Fearful of Russia, Sweden To Reinstate The Draft
On Thursday, Sweden, rattled by a combination of Russian aggression in eastern Europe and Donald Trump’s tepid support for NATO during the presidential campaign, reinstated the draft. Conscription had been abolished in 2010, after decades of Sweden being content to let NATO, of which it is not a member, stand against possible Russian expansionism.
But now four thousand men and women will be drafted to join the volunteer defense force already in place.
As The New York Times reports, at the end of 2016, the Swedish Civil Contingencies Agency sent a letter warning municipalities around the country that the country needed to “increase their ability to resist an armed attack against Sweden from a qualified opponent.”
Christer Stoltz, chief of contingency planning for Gotland, Sweden’s largest island, admitted, “For two decades, our contingency planning was low. Now, we need to look at our plans.”
Henrik Breitenbauch, the director of the Center for Military Studies in Copenhagen, explained, “The threat of the U.S. no longer wanting to honor its security guarantees is the most important development in the history of the alliance. It has created high levels of concern all over Europe.”
Peter Hultqvist, Sweden’s defense minister, added that Europe had been too sanguine about any Russian aggression after the Cold War, saying, “Politicians at the time maybe thought that the future would be more sunny than the reality is today. From my point of view, many mistakes have been made over the years. The security situation and what could come in the future was underestimated.”
Gotland, in particular, feels threatened, as it is close to Kaliningrad, a Russian outpost. As The Daily Wire reported last October, “The Russians are also moving Iskander missiles to Kaliningrad, a Russian territorial outpost south of Lithuania, north of Poland, and within striking distance of the rest of the Baltic states.

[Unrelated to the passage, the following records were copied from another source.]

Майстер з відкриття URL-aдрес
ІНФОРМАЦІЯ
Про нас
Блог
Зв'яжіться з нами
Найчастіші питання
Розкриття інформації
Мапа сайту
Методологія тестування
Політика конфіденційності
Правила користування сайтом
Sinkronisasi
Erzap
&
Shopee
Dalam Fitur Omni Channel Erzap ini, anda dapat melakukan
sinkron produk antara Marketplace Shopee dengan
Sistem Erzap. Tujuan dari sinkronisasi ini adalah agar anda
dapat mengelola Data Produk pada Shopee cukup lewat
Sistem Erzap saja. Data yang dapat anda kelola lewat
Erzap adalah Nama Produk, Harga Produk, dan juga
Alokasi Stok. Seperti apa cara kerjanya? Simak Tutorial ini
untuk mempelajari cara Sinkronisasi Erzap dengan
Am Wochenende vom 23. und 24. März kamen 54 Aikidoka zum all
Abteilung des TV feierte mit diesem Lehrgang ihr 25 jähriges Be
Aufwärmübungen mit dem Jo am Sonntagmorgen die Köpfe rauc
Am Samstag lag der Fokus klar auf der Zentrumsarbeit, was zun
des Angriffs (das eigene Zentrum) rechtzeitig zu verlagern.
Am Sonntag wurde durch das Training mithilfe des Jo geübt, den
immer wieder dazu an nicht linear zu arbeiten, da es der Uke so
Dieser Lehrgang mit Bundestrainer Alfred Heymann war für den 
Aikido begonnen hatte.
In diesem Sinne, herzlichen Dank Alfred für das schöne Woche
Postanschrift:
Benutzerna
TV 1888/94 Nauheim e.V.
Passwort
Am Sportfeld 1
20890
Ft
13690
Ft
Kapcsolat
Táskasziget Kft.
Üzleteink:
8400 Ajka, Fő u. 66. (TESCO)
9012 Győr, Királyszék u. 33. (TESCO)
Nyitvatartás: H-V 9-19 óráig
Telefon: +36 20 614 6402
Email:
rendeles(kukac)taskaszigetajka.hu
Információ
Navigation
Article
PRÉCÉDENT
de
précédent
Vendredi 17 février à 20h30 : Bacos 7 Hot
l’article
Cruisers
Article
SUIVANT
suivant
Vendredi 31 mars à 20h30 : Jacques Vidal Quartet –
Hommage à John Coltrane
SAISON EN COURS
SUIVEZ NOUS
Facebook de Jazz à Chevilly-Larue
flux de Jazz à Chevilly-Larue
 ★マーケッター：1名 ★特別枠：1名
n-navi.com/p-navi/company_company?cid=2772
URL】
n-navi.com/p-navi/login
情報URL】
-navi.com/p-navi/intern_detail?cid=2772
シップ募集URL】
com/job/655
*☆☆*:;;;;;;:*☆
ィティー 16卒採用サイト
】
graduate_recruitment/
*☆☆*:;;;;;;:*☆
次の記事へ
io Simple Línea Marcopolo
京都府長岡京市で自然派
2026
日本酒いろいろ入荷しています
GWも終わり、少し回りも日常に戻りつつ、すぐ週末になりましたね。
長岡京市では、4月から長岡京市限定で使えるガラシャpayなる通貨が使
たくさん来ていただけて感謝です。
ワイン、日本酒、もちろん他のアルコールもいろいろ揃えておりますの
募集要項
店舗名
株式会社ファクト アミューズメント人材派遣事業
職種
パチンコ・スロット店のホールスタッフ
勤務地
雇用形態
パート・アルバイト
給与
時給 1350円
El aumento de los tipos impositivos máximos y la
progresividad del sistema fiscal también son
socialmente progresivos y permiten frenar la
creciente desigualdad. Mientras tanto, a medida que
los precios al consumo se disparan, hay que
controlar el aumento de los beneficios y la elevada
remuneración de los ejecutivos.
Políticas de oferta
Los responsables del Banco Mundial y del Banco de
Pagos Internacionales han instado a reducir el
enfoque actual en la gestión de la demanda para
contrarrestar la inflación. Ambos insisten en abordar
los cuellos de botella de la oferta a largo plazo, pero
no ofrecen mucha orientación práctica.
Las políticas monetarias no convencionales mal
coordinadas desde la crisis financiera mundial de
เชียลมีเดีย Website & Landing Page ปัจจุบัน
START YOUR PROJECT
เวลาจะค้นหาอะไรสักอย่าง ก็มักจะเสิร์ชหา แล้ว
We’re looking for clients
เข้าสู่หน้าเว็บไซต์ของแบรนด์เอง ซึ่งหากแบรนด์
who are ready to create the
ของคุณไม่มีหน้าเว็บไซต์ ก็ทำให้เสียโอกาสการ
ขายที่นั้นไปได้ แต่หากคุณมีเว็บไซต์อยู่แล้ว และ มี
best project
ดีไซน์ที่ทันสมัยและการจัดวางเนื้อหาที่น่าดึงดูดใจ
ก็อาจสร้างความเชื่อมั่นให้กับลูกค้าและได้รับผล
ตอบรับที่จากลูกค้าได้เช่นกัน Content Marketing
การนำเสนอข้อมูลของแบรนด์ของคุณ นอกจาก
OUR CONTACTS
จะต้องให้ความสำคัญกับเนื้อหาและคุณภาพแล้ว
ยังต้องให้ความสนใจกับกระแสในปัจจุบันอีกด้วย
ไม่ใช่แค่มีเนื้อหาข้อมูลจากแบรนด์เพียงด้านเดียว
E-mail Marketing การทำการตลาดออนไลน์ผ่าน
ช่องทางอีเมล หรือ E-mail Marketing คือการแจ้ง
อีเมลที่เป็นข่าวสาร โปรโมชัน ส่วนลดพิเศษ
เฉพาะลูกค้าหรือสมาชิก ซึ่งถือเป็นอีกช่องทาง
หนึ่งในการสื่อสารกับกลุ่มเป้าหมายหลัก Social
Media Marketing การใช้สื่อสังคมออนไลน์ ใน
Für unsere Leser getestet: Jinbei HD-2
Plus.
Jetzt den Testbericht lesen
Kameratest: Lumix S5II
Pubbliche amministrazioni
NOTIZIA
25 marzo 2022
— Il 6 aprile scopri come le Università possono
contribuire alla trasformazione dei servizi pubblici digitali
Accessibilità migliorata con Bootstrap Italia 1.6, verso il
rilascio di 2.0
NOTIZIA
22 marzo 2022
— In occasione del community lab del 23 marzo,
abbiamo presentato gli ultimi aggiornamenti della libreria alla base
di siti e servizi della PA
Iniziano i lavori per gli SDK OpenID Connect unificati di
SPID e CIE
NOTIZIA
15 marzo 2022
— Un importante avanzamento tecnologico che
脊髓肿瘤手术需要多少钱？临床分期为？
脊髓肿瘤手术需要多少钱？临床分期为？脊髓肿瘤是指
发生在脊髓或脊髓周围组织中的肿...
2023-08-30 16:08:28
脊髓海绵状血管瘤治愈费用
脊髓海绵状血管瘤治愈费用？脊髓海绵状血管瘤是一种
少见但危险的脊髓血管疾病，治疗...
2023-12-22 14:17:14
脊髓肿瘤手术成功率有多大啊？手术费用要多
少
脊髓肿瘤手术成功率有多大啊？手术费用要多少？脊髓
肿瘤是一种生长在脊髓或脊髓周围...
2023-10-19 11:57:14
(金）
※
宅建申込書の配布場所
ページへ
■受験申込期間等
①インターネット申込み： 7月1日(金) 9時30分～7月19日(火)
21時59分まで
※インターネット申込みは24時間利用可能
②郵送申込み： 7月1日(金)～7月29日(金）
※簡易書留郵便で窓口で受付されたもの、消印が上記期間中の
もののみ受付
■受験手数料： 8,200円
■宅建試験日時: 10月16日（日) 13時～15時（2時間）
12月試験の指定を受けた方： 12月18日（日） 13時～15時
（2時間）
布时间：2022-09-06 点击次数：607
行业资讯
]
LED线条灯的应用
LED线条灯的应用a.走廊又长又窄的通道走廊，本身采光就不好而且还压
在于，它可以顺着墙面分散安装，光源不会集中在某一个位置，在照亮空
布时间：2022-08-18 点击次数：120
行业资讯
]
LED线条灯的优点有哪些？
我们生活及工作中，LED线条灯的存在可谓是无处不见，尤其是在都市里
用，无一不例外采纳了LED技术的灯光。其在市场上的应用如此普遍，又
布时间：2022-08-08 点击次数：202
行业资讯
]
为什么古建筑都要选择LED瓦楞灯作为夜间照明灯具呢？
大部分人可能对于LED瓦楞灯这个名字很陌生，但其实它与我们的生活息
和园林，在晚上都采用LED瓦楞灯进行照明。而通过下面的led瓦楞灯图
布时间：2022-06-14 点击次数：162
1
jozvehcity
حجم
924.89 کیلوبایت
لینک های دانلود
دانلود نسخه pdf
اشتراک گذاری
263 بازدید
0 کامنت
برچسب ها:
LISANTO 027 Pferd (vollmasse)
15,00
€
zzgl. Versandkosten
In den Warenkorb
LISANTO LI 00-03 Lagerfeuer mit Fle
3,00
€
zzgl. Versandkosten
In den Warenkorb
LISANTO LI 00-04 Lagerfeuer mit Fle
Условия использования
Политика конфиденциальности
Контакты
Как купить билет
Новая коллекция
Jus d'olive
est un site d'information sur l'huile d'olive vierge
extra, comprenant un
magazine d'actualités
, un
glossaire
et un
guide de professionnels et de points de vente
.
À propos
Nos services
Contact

Putin promised this wouldn’t happen after Obama withdrew missile defense from Poland.”
Marinette Radebo, a spokeswoman for the Defense Ministry, asserted, “We see a lot of activity in the Baltics and a lot of training, provocative flights and military exercise going on in our neighborhood.”
In the Journal of Strategic Studies, a study found Russia was using “active measures” toward Sweden, such as forged documents, disinformation, military threats and agents of influence.
In May, all Swedish municipalities will participate in a “Contingency Week,” teaching Swedes how to prepare for 72 hours in case of an emergency.